- WHAT YOU ARE ASKED TO DO: The count of lines below that include the string "keys" is the whole answer; write it alone.

──────── DATA TO PROCESS

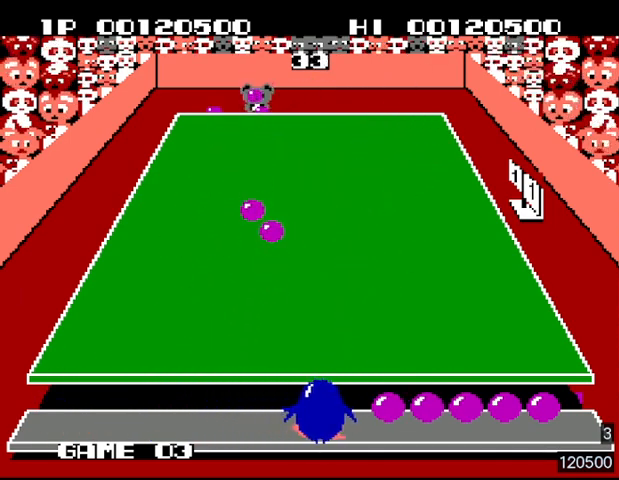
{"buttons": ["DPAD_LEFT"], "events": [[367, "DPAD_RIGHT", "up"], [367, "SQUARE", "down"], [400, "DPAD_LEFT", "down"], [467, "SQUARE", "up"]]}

────────────────
──────── DATA TO PROCESS

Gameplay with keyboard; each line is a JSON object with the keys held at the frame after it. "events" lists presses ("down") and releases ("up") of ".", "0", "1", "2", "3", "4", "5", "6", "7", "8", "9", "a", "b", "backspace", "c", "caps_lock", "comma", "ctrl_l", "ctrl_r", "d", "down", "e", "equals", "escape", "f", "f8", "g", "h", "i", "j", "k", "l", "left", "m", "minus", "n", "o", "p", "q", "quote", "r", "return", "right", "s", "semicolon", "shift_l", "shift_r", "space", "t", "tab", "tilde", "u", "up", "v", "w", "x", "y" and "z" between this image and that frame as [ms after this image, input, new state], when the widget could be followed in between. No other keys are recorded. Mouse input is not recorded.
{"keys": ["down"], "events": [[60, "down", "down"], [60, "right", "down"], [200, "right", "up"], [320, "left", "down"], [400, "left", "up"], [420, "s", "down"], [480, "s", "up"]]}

────────────────

- EXERCISE ANSWER: 2